Look for the string "pixels" in the data below, and copy each line that holds it.

[Opening Data section]

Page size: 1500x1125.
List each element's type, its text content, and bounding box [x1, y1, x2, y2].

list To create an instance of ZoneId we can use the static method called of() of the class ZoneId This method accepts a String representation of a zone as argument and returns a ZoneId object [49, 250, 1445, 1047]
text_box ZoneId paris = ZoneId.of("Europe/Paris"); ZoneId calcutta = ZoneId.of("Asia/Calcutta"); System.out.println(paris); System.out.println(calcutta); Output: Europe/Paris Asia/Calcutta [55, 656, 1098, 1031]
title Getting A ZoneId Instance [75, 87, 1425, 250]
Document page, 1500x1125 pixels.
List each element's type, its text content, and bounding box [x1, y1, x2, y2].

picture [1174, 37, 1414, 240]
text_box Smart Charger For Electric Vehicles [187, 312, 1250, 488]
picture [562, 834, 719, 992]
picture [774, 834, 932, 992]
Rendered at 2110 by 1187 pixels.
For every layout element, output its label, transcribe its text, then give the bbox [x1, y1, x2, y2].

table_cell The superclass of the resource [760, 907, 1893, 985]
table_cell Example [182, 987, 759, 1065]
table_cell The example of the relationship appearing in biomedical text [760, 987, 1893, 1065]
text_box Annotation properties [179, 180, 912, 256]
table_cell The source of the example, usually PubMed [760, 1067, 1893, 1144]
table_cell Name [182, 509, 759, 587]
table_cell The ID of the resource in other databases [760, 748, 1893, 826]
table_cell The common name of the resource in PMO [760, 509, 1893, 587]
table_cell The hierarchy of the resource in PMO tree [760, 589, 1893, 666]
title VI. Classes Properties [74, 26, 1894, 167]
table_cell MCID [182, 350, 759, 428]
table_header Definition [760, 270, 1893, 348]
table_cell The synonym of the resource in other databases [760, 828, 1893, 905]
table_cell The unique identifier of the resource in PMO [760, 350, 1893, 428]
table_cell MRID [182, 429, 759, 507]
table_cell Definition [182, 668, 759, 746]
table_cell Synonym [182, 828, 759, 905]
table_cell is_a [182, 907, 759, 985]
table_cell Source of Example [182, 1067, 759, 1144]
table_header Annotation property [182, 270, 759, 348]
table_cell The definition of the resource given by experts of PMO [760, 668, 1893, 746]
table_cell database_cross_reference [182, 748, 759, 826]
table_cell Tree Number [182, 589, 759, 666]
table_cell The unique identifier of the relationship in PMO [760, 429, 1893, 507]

[Closing Data section]

**Answer area**
Document page, 1500x1125 pixels.
Rendered at 2110 by 1187 pixels.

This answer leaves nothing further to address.